Advisory firms back Murthy’s stand on Panaya deal report

Proxy advisory firms have supported co-founder NR Narayana Murthy’s concerns regarding falling corporate governance standards in Infosys but have asked the founders for a specific action plan to put the company back on the stability track.

Shriram Subramanian of Bengaluru-based independent corporate governance research and advisory firm Ingovern told BusinessLine that it supported Murthy’s and the other founder’s stance on making the report on Panaya public. “There is merit to what the founders are saying and enough reasons for Infosys shareholders to be worried,” he said.

This development comes in the backdrop of India’s second largest software exporter, spelling out its intent that it does not plan to make public, the findings of its independent investigation concerning corporate governance issues regarding Panaya, citing that it has made full disclosure of all the relationship between its executives and Panaya’s investors. Murthy had asked for the report to be made public.

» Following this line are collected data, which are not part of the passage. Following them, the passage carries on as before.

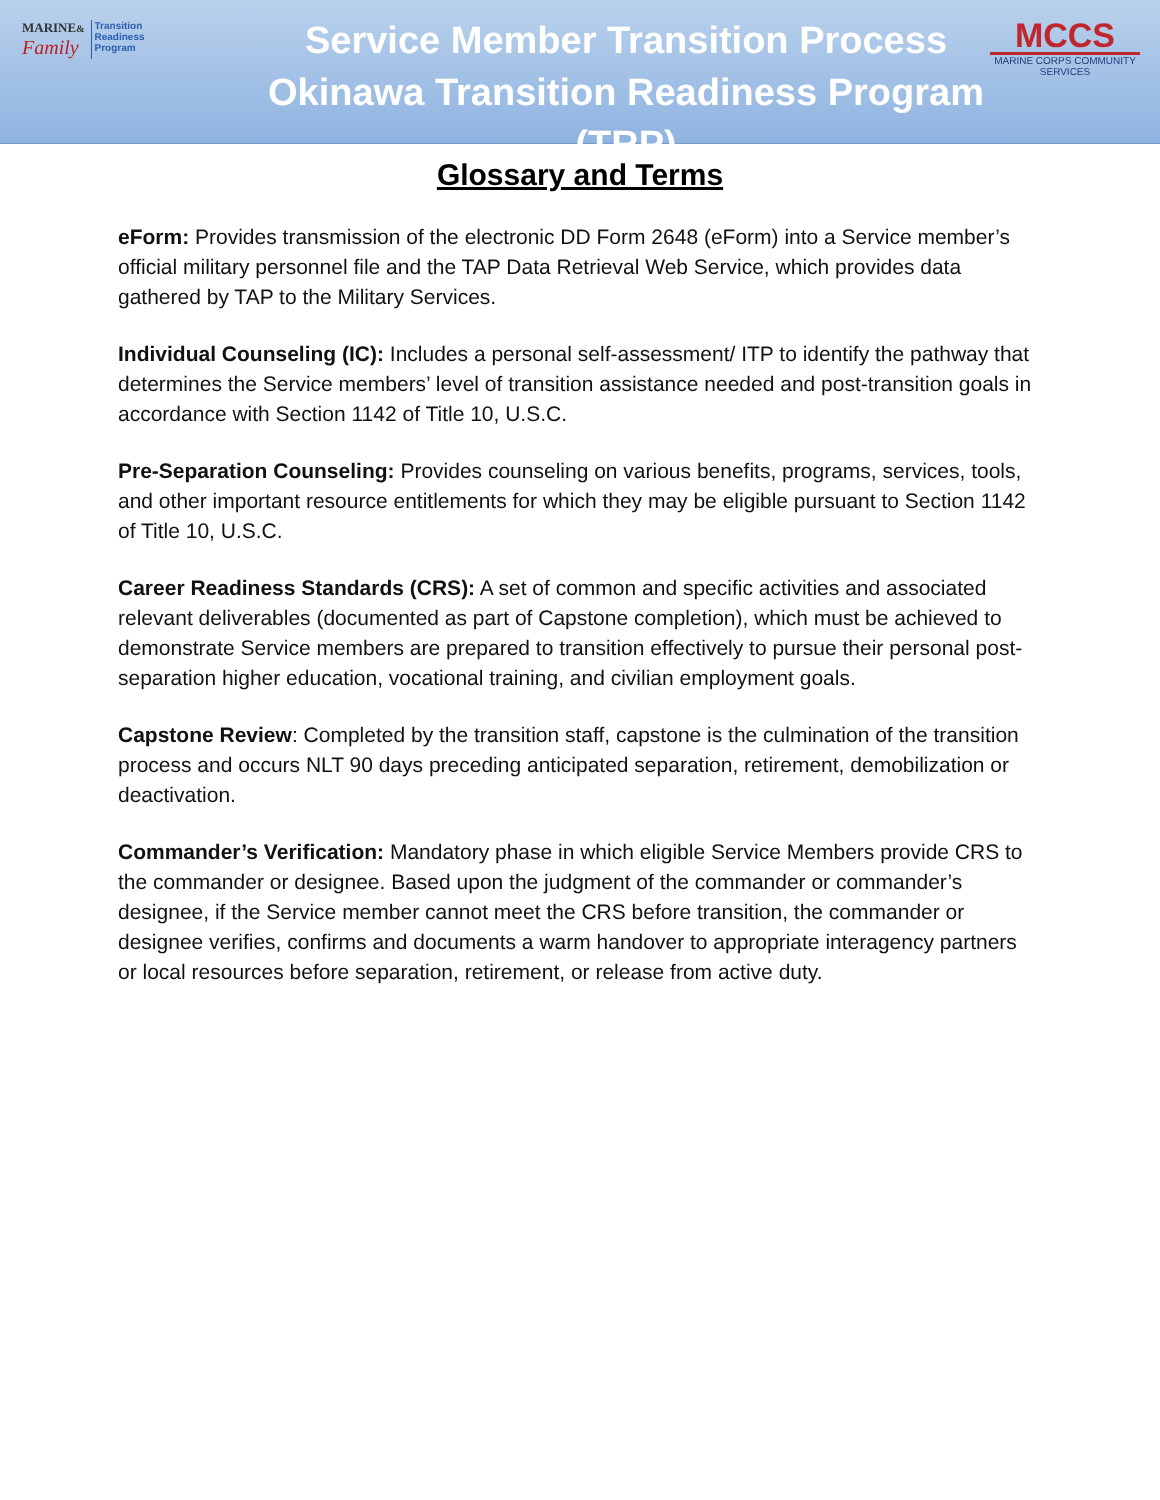MARINE&
Family
Transition
Readiness
Program
Service Member Transition Process
Okinawa Transition Readiness Program (TRP)
MCCS
MARINE CORPS COMMUNITY SERVICES
Glossary and Terms
eForm: Provides transmission of the electronic DD Form 2648 (eForm) into a Service member’s official military personnel file and the TAP Data Retrieval Web Service, which provides data gathered by TAP to the Military Services.
Individual Counseling (IC): Includes a personal self-assessment/ ITP to identify the pathway that determines the Service members’ level of transition assistance needed and post-transition goals in accordance with Section 1142 of Title 10, U.S.C.
Pre-Separation Counseling: Provides counseling on various benefits, programs, services, tools, and other important resource entitlements for which they may be eligible pursuant to Section 1142 of Title 10, U.S.C.
Career Readiness Standards (CRS): A set of common and specific activities and associated relevant deliverables (documented as part of Capstone completion), which must be achieved to demonstrate Service members are prepared to transition effectively to pursue their personal post-separation higher education, vocational training, and civilian employment goals.
Capstone Review: Completed by the transition staff, capstone is the culmination of the transition process and occurs NLT 90 days preceding anticipated separation, retirement, demobilization or deactivation.
Commander’s Verification: Mandatory phase in which eligible Service Members provide CRS to the commander or designee. Based upon the judgment of the commander or commander’s designee, if the Service member cannot meet the CRS before transition, the commander or designee verifies, confirms and documents a warm handover to appropriate interagency partners or local resources before separation, retirement, or release from active duty.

Advisory firms also questioned the company’s stock performance, which they claim has gone nowhere in the last 12 months. According to BSE data, over the last year, Infosys shares — which were trading at ₹ 1,094 — have gone down to ₹968 or 11.5 per cent of their value.

“Infosys is no longer a company that we look up to,” said Subramanian, adding that a weak Board is not reining in CEO Vishal Sikka over the strategy of the company as well as falling corporate governance standards. Advisory firms also believe that the recent appointment of co-chairman Ravi Venkatesan has not made that much of a difference. “They make surreptitious disclosures, are not forthcoming and the issues continue to remain,” Subramanian said.

Industry watchers also believe that continuing top management attrition of aides who joined Infosys from SAP, is a cause of concern. Recently, Ritika Suri, former M&A head and US business head Sandeep Dadlani quit the company.

In 2015, Infosys acquired SaaS provider, Israel-based Panaya for $200 million. Later, a whistleblower alleged wrongdoings while acquiring the company. The board then hired Gibson, Dunn and Control Risks to investigate the entire deal.